» **QUESTIONS ON THE MATERIAL**
**A.** Answer these questions from the Pigeon River thread, one per line, marked the same way:
(i) How much rain fell yesterday, according to the first post?
(ii) Which section does one reply say it wades all the time?
(iii) Where does another reply say the river is never wadeable?
**B.** Revise the part of the Pigeon River thread that begins at the words "# Pigeon River" and stops after "(Nov 12, 2007)", putting "Saturday" wherever "weekend" appears.

» **READING TEXT**
# Pigeon River flow



## troutfisher25 (May 7, 2011)

I plan on heading to the Pigeon River to do some fishing this weekend. USGS says the pigeon down by Vanderbilt is high, but I planned on fishing near 68, so I was wondering if anyone knows how the river looks. I mean yesterday the rainfall was .11inches, so its not an extreme amount and the flow gage is way down by Vanderbilt where the stream flows much slower and is usually 100cfs and now its 200cfs. Can anyone help me out?


----------



## bborow2501 (Nov 12, 2007)

if you are wondering if it will be wadeable, it never is around 68 and afton rd, there are some decent sized rapids and really deep holes, have fun swimming 

head way upstream for this


----------



## jaytothekizzay (Apr 1, 2002)

I wade the red bridge section all the time... beautiful stretch

posted using Outdoor Hub Campfire


----------



## Bull Market (Mar 12, 2005)

» **INPUT DATA**
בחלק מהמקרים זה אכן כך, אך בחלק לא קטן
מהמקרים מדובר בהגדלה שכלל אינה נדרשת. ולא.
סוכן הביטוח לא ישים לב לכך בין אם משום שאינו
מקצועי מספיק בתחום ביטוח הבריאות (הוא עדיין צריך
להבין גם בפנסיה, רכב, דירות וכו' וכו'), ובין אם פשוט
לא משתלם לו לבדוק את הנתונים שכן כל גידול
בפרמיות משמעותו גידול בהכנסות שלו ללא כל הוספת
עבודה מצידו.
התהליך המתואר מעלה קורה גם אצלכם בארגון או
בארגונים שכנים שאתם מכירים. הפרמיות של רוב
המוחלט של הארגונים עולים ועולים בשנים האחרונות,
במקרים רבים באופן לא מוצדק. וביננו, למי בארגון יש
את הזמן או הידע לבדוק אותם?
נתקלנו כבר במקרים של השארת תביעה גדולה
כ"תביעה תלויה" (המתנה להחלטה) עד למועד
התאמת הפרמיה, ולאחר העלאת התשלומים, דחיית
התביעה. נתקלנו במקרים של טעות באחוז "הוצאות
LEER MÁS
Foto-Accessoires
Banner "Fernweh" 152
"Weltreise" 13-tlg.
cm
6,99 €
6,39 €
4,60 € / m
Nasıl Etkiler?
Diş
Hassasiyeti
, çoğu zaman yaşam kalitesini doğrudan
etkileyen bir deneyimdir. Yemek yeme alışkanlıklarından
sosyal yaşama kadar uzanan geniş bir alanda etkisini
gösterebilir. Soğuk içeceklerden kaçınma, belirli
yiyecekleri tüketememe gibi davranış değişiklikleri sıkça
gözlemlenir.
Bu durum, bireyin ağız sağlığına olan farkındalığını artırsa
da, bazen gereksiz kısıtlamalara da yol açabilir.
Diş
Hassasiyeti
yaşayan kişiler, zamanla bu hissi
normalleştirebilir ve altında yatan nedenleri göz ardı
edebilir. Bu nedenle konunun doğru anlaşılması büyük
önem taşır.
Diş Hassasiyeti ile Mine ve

» **SOLVED PROBLEMS**
**A.**
(i) .11 inches
(ii) The red bridge section
(iii) Around 68 and Afton Rd

**B.**
# Pigeon River flow



## troutfisher25 (May 7, 2011)

I plan on heading to the Pigeon River to do some fishing this Saturday. USGS says the pigeon down by Vanderbilt is high, but I planned on fishing near 68, so I was wondering if anyone knows how the river looks. I mean yesterday the rainfall was .11inches, so its not an extreme amount and the flow gage is way down by Vanderbilt where the stream flows much slower and is usually 100cfs and now its 200cfs. Can anyone help me out?


----------



## bborow2501 (Nov 12, 2007)